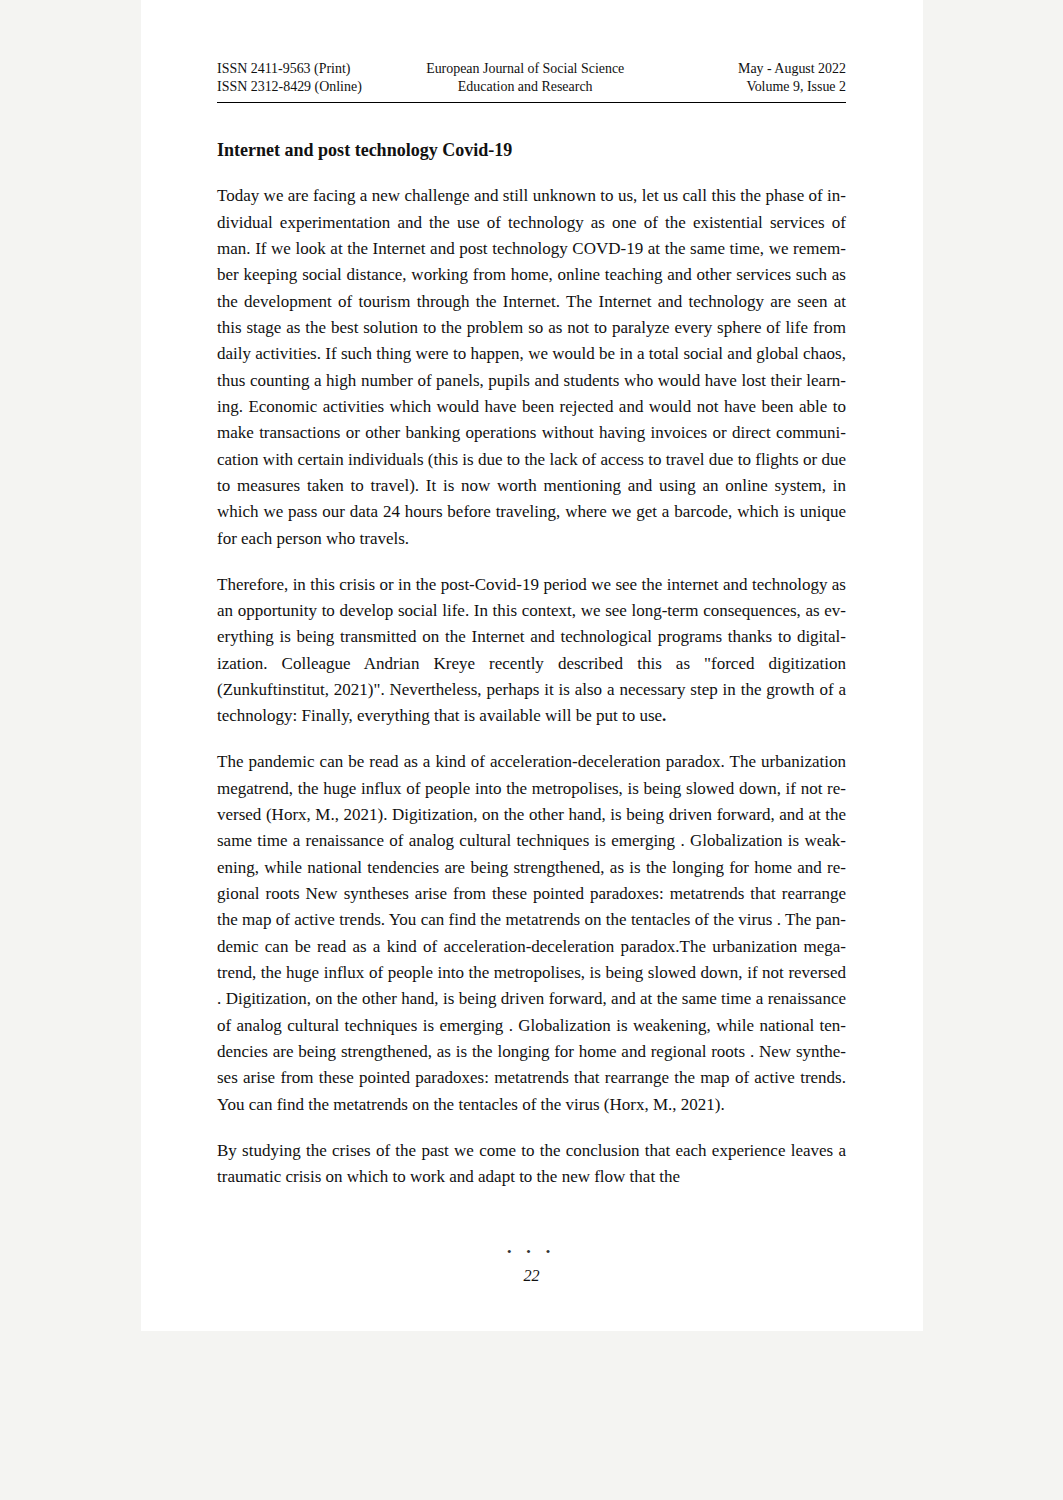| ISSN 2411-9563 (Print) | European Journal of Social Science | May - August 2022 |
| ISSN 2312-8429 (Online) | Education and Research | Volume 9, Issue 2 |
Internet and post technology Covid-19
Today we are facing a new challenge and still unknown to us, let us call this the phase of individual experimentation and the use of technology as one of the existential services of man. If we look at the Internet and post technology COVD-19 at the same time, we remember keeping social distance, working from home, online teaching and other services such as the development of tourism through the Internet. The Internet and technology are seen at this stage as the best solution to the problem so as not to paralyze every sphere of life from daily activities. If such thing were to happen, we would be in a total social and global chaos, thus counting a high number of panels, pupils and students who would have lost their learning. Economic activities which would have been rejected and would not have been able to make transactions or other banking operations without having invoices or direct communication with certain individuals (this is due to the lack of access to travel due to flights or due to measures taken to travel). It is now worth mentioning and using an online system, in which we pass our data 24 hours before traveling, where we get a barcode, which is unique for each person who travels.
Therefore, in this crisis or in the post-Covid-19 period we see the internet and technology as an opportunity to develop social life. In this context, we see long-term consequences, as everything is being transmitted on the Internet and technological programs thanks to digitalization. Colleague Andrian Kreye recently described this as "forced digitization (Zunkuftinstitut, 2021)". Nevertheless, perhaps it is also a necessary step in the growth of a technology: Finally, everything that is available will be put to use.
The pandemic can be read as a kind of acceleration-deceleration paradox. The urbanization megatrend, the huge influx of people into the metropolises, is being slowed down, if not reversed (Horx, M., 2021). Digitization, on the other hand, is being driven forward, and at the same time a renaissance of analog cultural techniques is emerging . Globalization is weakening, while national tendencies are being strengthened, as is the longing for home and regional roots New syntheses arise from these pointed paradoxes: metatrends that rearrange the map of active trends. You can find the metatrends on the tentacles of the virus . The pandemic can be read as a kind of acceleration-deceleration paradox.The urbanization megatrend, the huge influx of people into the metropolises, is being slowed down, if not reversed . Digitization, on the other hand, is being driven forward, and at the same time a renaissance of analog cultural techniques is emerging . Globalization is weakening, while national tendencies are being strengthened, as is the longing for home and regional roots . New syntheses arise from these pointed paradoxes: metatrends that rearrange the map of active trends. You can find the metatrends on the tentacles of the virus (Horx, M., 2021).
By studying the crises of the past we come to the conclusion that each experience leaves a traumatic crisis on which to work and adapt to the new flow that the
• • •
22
* * *
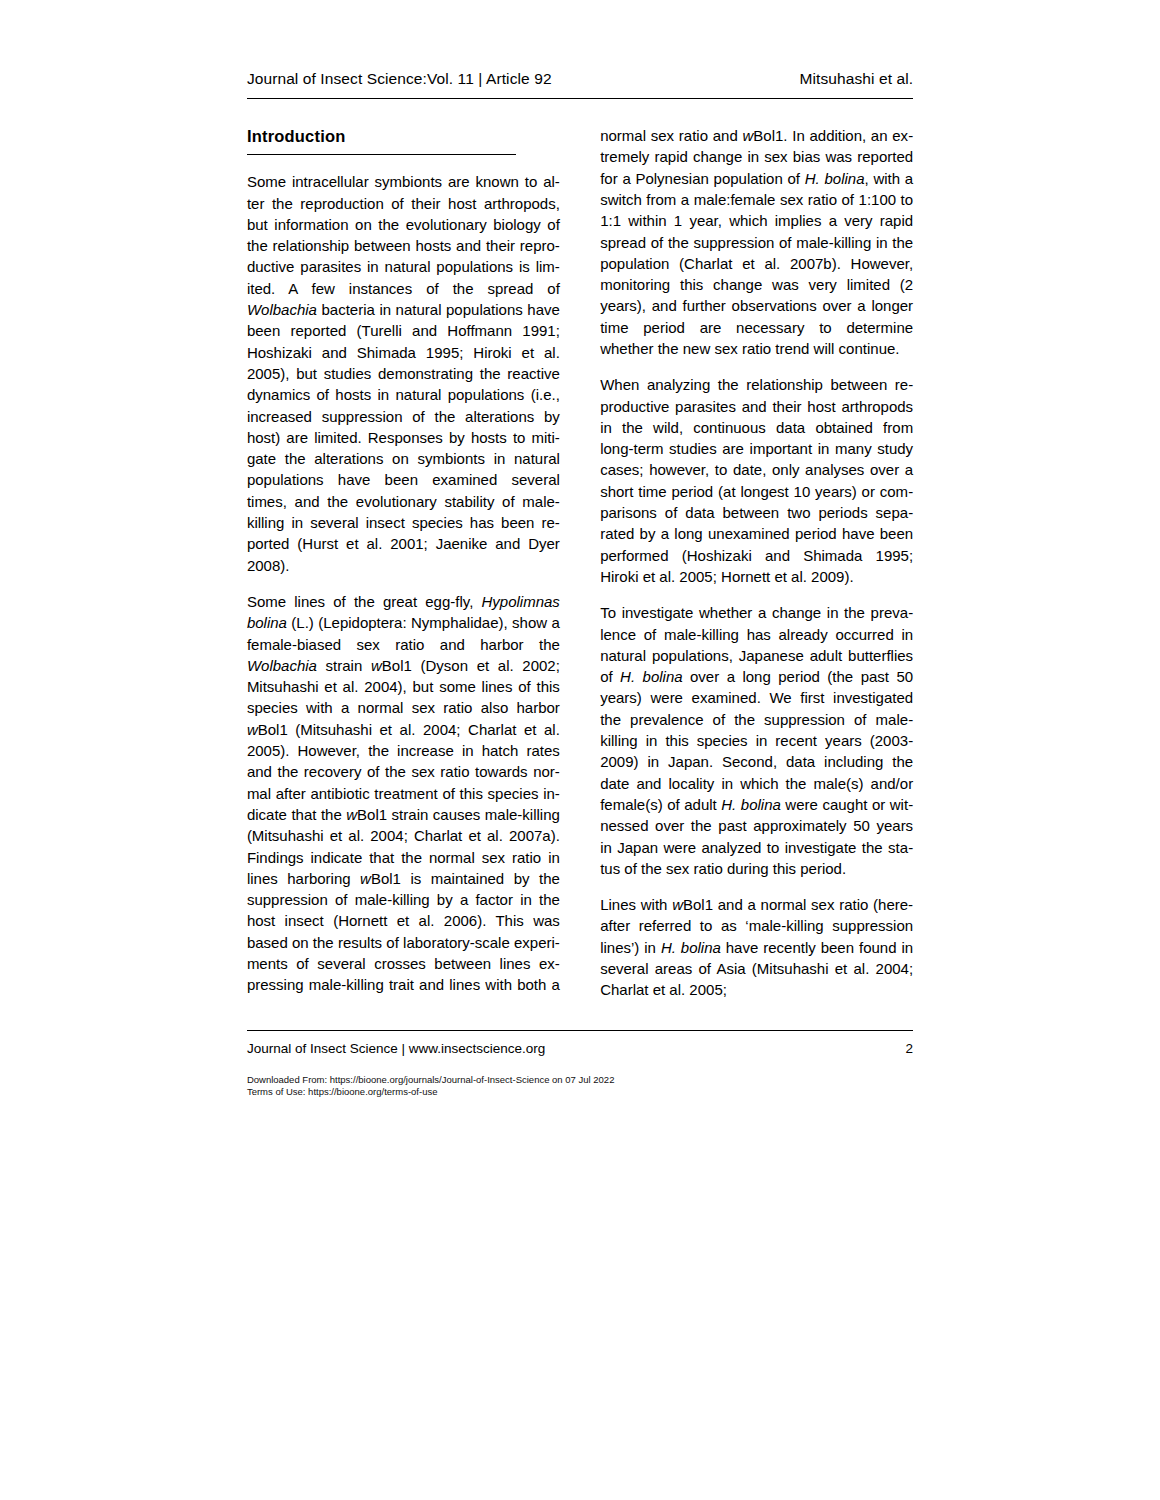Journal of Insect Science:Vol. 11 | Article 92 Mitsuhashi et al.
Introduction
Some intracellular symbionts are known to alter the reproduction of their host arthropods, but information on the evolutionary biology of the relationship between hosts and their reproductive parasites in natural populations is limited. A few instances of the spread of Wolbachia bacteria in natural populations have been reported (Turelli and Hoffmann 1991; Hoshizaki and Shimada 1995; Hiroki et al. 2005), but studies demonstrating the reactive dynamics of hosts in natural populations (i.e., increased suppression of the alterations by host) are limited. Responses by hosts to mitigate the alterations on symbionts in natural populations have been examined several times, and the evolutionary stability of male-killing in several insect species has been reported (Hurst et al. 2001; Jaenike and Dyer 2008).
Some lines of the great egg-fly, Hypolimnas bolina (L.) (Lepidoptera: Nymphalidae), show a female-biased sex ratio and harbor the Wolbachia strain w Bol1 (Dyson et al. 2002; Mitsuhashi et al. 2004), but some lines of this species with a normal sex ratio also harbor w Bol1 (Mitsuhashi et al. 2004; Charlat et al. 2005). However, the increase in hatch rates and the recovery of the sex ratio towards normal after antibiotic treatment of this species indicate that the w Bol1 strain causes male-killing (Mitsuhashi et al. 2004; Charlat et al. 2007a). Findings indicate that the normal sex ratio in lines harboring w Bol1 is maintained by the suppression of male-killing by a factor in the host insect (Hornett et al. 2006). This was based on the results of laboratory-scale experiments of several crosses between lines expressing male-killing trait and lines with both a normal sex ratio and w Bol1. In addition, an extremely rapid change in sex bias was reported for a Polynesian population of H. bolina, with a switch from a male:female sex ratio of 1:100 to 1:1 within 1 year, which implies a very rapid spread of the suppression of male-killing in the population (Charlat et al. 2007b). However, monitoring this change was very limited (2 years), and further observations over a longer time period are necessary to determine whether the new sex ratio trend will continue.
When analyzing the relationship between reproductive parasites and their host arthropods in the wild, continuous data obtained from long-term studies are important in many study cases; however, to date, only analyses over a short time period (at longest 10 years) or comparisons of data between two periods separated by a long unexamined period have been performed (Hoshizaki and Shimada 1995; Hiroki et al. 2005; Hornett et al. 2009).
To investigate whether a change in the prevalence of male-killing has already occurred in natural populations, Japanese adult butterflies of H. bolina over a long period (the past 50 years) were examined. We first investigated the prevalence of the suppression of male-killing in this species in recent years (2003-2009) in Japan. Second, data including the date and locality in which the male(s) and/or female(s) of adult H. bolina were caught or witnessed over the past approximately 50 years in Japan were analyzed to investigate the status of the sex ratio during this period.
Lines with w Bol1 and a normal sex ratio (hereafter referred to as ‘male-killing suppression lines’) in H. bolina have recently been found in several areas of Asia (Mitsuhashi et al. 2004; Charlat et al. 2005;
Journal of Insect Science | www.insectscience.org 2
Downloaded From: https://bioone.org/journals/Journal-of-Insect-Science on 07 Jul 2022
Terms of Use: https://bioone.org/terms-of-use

Requirement:
In the listing above, find every line with the word "https" and copy it.

Written answer:
Downloaded From: https://bioone.org/journals/Journal-of-Insect-Science on 07 Jul 2022
Terms of Use: https://bioone.org/terms-of-use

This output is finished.